• Source data:
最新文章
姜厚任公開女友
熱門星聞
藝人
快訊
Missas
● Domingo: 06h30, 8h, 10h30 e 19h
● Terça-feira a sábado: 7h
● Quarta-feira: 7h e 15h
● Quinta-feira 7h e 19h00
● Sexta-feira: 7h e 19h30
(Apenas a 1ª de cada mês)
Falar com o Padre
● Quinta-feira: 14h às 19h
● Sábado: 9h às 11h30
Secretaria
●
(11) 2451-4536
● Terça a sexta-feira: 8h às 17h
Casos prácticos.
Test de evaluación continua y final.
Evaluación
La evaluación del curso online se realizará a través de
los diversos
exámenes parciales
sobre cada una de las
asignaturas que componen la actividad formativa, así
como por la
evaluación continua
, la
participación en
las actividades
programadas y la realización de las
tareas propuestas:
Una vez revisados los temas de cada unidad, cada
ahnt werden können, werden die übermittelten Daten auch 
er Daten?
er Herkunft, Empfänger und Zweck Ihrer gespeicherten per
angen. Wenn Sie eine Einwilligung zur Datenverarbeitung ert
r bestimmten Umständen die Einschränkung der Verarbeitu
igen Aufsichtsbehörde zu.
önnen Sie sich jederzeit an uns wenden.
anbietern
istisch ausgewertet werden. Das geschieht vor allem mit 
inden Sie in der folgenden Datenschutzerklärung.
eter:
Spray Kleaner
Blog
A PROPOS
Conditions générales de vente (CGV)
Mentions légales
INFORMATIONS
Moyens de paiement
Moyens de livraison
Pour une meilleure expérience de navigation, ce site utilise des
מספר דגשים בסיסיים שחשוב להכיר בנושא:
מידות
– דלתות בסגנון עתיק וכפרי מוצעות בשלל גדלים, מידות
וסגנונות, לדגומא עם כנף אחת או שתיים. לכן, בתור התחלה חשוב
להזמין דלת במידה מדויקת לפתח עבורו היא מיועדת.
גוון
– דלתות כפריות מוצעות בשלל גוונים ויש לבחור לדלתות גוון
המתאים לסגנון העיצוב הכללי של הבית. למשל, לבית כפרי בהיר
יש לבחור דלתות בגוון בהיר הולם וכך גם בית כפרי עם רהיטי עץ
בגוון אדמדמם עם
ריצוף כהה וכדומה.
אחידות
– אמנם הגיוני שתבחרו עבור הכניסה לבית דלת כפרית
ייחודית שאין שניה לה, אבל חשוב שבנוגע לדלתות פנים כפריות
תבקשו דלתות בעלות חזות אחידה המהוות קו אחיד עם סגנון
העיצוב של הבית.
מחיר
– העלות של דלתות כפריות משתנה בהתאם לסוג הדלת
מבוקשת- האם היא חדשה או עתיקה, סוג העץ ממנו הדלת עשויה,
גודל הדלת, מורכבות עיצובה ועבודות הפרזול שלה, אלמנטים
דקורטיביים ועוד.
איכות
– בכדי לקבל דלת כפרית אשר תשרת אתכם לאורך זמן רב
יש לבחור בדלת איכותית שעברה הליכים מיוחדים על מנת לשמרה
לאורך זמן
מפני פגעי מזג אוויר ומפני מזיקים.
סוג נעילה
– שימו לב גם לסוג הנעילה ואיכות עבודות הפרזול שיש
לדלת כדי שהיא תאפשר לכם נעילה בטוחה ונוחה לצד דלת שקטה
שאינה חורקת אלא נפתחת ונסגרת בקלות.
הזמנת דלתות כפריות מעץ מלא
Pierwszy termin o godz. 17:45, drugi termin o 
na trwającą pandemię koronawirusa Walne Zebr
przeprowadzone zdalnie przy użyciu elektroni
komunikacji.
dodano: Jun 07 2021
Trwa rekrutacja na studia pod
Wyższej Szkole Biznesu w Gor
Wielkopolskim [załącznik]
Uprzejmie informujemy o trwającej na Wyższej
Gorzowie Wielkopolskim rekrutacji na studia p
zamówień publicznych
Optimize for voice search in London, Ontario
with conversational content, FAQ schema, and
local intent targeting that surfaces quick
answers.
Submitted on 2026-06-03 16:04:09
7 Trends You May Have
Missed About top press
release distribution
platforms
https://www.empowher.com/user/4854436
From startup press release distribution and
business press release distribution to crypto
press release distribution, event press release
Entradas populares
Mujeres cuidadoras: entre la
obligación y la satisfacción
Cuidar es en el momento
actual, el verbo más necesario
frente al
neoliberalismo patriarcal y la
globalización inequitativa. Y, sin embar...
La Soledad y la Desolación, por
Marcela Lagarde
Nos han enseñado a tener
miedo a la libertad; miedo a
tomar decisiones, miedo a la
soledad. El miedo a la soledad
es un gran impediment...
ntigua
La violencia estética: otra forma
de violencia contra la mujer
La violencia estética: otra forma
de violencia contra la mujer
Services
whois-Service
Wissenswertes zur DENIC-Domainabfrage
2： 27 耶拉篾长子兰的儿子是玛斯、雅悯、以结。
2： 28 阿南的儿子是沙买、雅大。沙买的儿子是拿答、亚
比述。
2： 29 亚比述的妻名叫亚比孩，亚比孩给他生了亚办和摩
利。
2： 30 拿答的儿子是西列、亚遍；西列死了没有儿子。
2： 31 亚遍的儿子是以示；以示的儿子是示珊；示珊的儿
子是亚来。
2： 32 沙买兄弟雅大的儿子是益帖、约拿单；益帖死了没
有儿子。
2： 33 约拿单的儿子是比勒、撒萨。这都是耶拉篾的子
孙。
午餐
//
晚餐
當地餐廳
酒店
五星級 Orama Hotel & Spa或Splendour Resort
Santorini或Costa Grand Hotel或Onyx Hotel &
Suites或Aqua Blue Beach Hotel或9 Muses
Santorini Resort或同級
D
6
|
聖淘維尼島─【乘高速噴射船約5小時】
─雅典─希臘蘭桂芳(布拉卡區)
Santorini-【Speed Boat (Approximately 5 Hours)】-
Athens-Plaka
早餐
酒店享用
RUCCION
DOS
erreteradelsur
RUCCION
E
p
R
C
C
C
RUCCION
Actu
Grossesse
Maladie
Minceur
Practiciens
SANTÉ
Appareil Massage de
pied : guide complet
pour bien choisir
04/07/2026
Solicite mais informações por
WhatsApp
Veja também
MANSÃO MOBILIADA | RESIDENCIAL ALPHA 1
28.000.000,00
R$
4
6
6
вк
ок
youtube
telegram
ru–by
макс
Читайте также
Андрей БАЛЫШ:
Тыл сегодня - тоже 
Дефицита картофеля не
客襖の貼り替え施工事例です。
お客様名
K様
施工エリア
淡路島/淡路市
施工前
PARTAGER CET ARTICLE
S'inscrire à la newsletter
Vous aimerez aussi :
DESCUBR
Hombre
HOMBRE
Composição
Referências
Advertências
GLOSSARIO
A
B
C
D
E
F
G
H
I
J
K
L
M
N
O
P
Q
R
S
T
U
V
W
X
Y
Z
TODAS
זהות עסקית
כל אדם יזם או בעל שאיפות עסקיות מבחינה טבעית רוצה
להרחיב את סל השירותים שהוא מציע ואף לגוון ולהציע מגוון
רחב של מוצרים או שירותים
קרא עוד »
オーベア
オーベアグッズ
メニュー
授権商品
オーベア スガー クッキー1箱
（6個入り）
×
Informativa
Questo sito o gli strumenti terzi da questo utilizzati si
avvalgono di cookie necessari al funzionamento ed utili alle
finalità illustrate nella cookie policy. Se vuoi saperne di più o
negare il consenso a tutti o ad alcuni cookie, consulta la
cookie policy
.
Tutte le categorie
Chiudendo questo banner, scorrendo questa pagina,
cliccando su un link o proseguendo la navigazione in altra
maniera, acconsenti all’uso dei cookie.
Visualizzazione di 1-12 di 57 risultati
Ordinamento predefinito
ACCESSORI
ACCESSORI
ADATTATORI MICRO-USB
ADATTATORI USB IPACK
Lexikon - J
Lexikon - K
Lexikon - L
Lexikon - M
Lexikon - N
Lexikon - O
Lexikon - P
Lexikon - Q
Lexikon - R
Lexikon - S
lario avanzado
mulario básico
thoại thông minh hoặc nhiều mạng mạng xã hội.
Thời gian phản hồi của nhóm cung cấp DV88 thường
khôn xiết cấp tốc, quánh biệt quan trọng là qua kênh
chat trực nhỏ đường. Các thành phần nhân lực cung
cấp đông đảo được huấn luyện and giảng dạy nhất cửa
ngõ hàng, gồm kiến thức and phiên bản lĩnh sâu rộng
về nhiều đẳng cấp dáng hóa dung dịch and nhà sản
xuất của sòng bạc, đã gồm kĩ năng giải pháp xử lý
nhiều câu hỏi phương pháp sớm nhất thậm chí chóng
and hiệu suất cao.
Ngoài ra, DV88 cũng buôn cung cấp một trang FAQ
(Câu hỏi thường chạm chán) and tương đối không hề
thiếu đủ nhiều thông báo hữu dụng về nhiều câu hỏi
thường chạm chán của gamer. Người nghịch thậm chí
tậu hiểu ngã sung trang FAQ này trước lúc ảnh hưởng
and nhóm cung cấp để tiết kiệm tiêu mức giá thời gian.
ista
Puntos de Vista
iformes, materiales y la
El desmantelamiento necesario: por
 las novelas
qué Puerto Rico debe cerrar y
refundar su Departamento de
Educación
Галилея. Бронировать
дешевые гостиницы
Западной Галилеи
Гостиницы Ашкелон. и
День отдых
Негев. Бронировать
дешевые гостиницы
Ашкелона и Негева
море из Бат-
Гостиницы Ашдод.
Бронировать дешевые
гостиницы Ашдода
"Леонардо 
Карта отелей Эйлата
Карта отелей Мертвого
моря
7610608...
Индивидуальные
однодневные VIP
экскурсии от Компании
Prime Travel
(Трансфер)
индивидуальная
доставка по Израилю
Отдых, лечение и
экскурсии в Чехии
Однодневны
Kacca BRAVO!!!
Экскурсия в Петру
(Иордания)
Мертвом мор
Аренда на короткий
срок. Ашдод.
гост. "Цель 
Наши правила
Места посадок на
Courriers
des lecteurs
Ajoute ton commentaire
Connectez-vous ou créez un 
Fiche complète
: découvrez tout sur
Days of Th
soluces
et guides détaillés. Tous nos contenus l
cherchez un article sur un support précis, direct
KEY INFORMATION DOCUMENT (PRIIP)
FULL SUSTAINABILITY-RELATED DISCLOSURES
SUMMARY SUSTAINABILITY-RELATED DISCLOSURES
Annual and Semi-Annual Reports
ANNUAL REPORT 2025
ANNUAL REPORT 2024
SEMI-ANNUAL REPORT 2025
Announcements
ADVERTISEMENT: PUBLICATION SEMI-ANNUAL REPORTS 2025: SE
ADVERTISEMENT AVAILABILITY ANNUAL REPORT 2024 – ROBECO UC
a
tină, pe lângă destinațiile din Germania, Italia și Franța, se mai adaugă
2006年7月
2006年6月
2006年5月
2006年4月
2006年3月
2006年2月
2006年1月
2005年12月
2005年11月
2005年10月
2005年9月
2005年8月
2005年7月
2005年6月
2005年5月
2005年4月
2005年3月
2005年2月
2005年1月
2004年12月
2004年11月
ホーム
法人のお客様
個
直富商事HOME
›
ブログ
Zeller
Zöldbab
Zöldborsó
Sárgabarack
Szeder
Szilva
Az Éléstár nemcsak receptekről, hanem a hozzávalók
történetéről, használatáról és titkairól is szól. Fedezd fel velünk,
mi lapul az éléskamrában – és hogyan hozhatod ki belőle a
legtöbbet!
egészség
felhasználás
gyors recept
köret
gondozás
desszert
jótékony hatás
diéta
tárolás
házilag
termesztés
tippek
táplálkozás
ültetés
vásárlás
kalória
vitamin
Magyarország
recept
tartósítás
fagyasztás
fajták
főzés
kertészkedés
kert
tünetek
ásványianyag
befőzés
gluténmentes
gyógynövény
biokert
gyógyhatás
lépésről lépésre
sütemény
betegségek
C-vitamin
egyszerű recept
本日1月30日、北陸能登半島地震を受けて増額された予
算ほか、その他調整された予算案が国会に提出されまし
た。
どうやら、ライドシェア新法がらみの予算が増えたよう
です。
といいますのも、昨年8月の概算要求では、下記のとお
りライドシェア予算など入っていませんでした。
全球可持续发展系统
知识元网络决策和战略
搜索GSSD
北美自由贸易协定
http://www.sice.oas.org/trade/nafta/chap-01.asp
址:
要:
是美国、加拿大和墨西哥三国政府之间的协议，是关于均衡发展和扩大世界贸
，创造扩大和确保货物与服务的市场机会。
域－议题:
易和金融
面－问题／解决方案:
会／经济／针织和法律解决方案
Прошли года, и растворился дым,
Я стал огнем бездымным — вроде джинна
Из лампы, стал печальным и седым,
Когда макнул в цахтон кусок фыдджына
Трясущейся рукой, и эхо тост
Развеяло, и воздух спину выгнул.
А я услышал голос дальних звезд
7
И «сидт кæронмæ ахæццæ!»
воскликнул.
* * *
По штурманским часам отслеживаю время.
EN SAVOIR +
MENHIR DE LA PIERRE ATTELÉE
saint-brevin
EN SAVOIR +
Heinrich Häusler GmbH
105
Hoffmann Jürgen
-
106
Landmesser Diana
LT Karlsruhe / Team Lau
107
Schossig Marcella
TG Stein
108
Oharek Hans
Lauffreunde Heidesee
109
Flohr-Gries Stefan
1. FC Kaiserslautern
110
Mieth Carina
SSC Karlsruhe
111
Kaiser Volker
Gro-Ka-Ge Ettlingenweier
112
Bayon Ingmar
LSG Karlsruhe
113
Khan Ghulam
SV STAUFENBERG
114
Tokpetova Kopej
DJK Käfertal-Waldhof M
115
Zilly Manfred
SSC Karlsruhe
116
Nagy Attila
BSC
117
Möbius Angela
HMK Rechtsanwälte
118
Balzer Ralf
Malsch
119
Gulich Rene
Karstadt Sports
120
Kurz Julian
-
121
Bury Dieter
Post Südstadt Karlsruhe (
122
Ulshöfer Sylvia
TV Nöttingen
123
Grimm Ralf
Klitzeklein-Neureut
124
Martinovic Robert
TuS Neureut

• Instructions to follow: If a line in the records contains "thường", report it.

• Response to this exercise:
Thời gian phản hồi của nhóm cung cấp DV88 thường
(Câu hỏi thường chạm chán) and tương đối không hề
thường chạm chán của gamer. Người nghịch thậm chí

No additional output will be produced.